Vatandaşların %12’si koronavirüse karşı hiçbir tedbir almıyor:
Ferdî tedbirler ortasında hijyene dikkat etme, toplu ortamlarda dikkatli davranma, toplumsal mesafelendirme ve konutta kalma konular araştırmaya dahil edilmiş durumda. Sonuçlara nazaran vatandaşlarımızın %12’si, üstte bahsi geçen ferdî tedbirlerin rastgele birini uygulamıyor. Eğitim oranı düştükçe şahsî tedbir almama oranı da artış gösteriyor.
Araştırmanın başka sonuçları:
- Sıhhat Bakanlığı, vatandaşların %16’sına nazaran başarılı, %64,2’sine nazaran çok başarılı süreç yönetiyor.

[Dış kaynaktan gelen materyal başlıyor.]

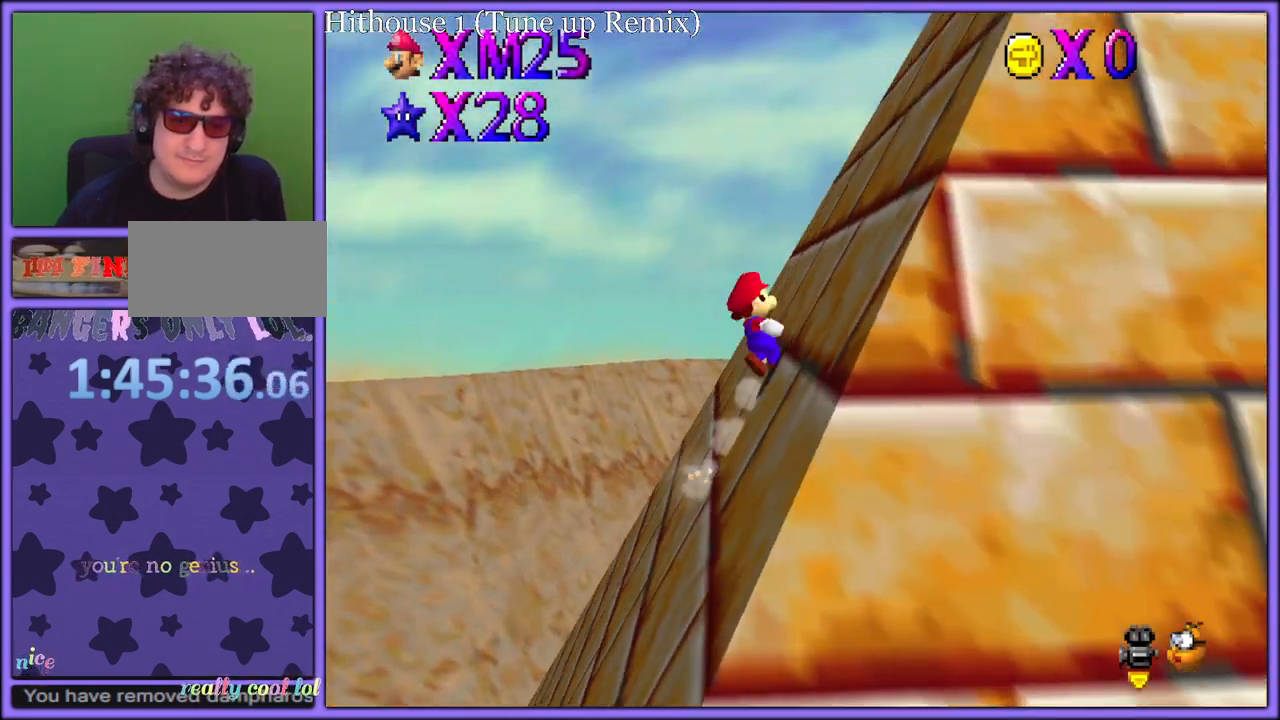
{"buttons": ["A"], "left_stick": "up-right", "button_events": [[67, "A", "down"]]}
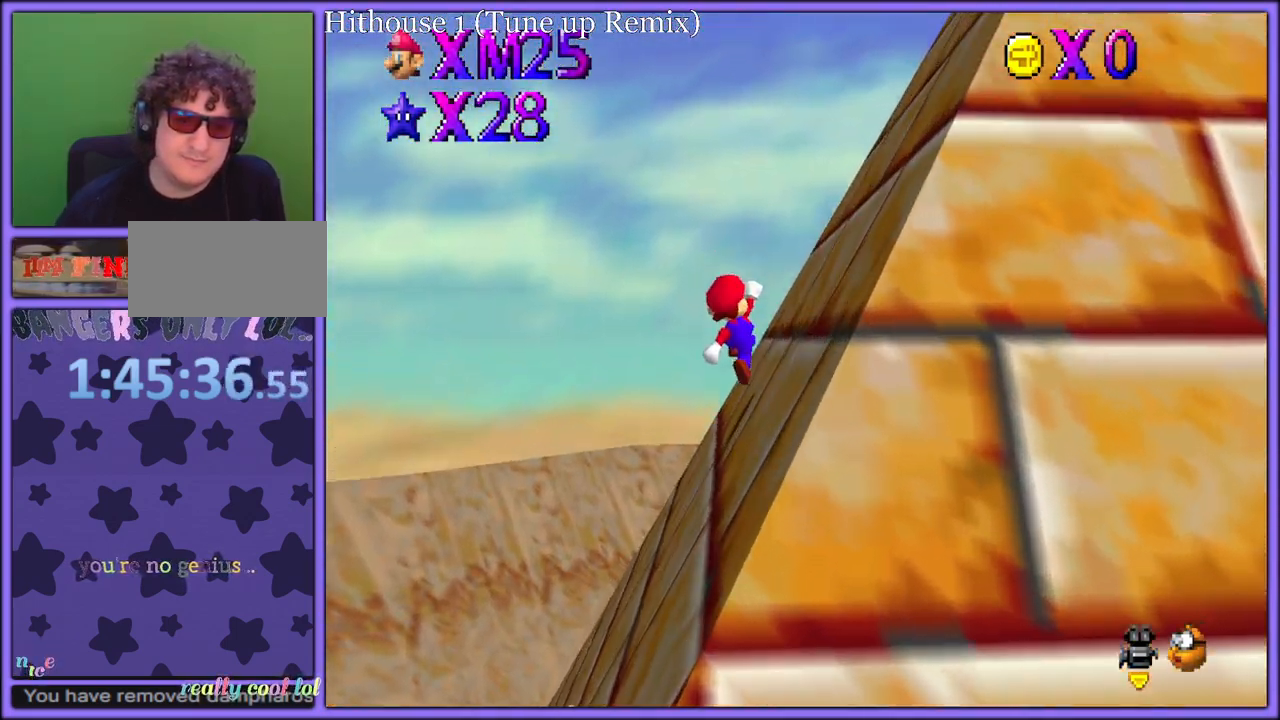
{"buttons": ["A"], "left_stick": "up-right", "button_events": [[83, "A", "up"], [150, "A", "down"]]}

- Sıhhat Bakanlığı’nın vatandaşlar için güvenirlik oranı %80.
- Koronavirüse dair yapılan haberleri inandırıcı bulanlar %44, hiç inandırıcı bulmayanların oranı %12.
- Eğitim düştükçe haberleri inandırıcı bulmama oranı artış gösteriyor.
- Halkın %25’i panik ortamının abartılı olduğunu düşünüyor, %27,6’sı orta seviyede abartılı panik havası olduğunu söylüyor.
- İştirakçilerin %22’si ise hiçbir yere gitmekten çekinmediğini, yani konutta kalma kuralına dikkat etmediğini belirtiyor.
Panik ortamını gereksiz yere artırmak yanlış:
Araştırma hakkında konuşan Prof. Dr. Ali Atıf Bir, “Böylesine yayılma potansiyeli olan bir salgında riski olduğundan biraz fazla algılamak; tedbirlere uymak açısından kıymetli olsa da risk algısının gerçek riskten çok yüksek olması, toplumda panik havasını gereksiz yere arttırarak, iktisat dahil birçok çarkın işlemez hale getirebilir.” açıklamasında bulundu.
Risk algısının bireyden bireye değişim gösterebileceğini söyleyen Bir, “Karmaşık sözcüklerin neyi tabir ettiği bilgisi, birçok izleyici için farklı yorumlanmaya müsaittir. Biz bu araştırmayı modellerken halihazırdaki literatür ve DSÖ açıklamalarına nazaran semptom gösterip COVID-19 olumlu çıkma mümkünlüğünü yani gerçek risk %5 ve altı aldık. Aslında rastgele bir grip semptomu gösterme mümkünlüğü şu an için bu oranın çok altındadır” dedi.